PROBLEM TO SOLVE:
Please output exactly the part of the records below that opens with the line containing "[39,335,45,340] - -> (536, 155) none" and closes with the line containing "(146, 499) // -> (892, 148) none", both lines included, and nothing else.

Data entries:
---------------

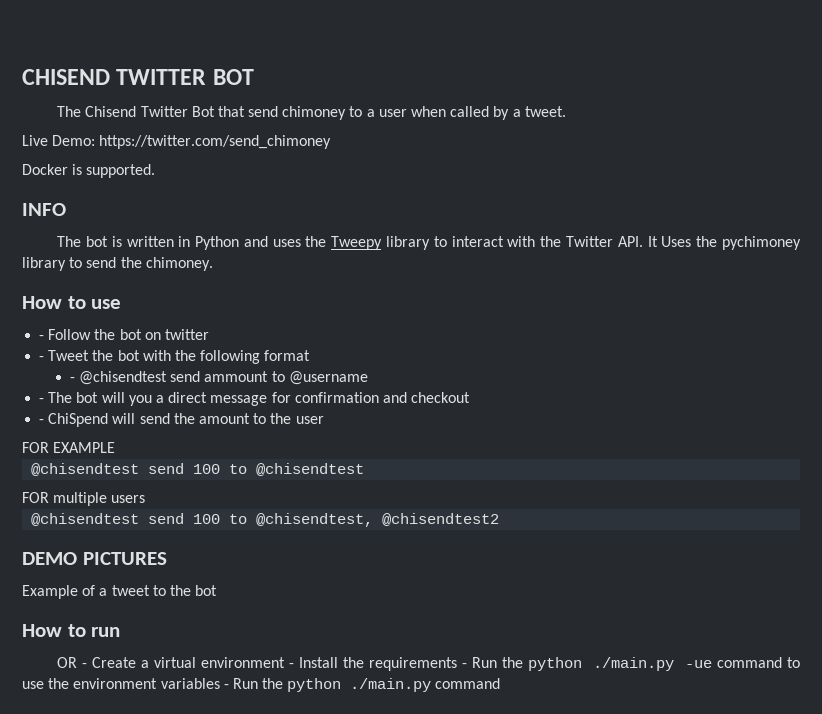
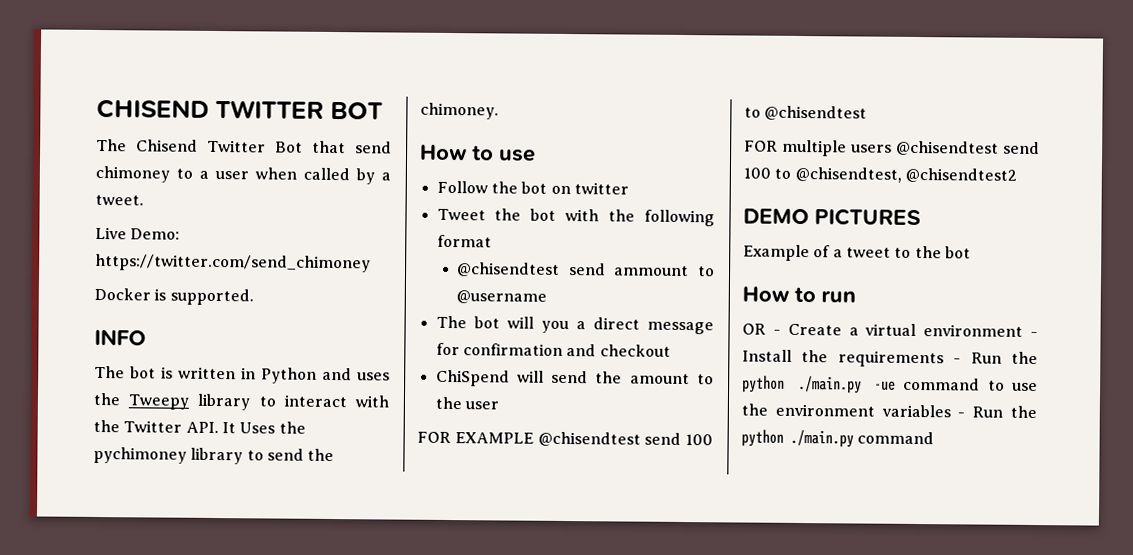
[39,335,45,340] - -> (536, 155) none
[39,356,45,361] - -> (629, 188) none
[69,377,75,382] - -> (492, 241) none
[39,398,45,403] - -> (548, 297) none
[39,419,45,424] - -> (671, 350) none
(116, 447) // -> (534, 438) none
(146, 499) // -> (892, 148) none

---------------

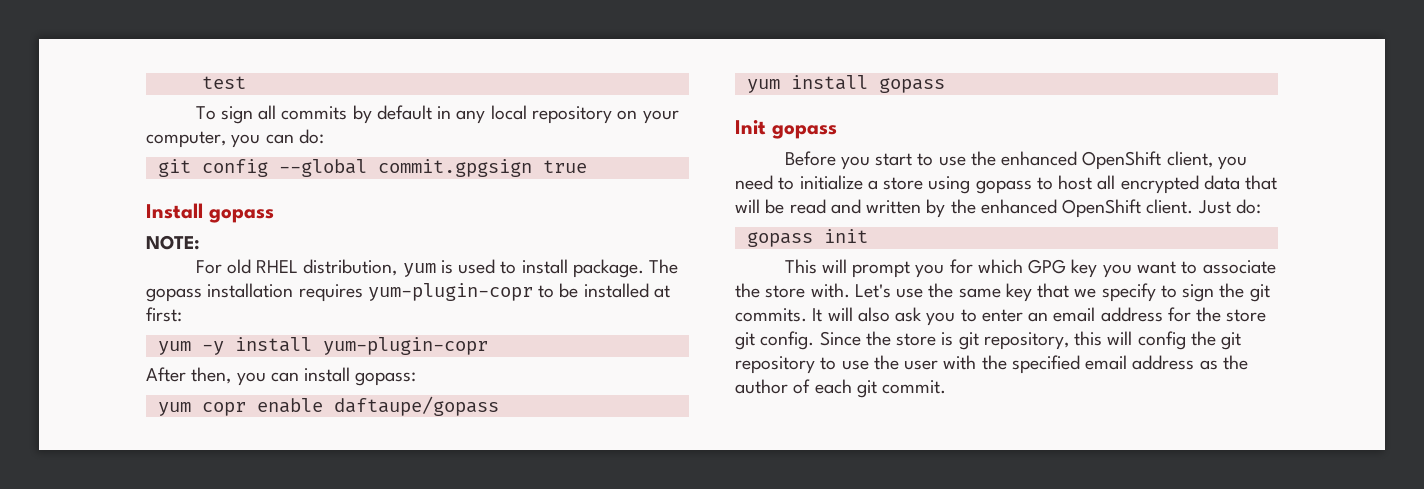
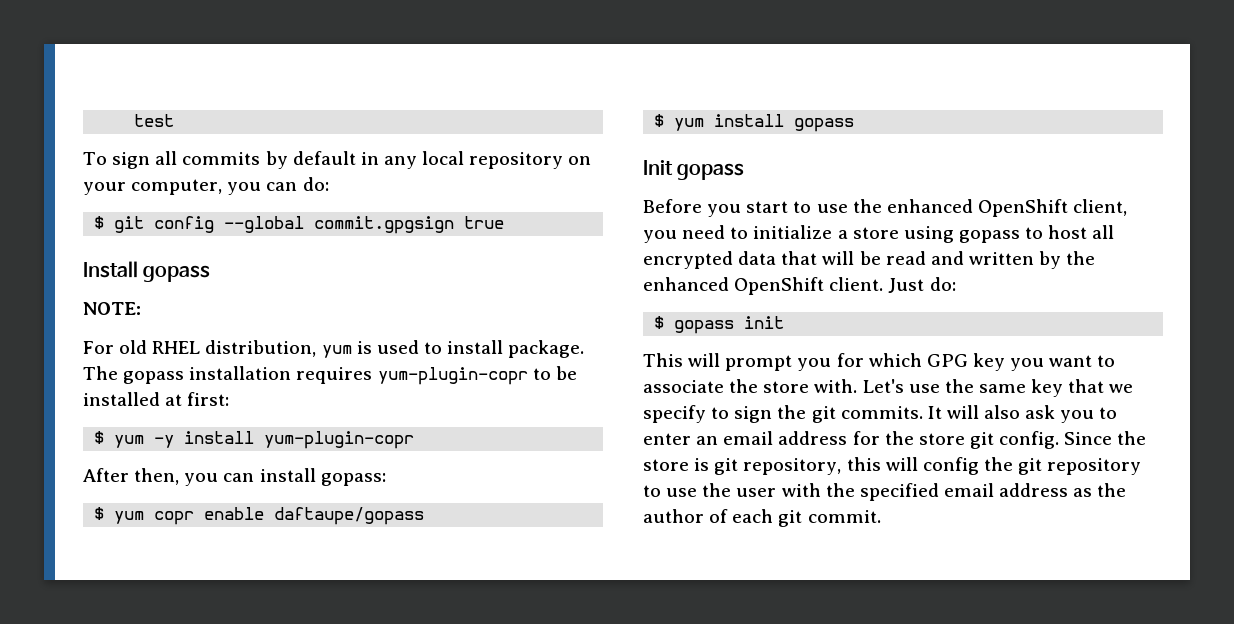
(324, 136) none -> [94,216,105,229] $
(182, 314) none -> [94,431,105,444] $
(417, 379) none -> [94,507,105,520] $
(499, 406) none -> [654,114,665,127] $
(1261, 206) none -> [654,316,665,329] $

---------------

WORKED SOLUTION:
[39,335,45,340] - -> (536, 155) none
[39,356,45,361] - -> (629, 188) none
[69,377,75,382] - -> (492, 241) none
[39,398,45,403] - -> (548, 297) none
[39,419,45,424] - -> (671, 350) none
(116, 447) // -> (534, 438) none
(146, 499) // -> (892, 148) none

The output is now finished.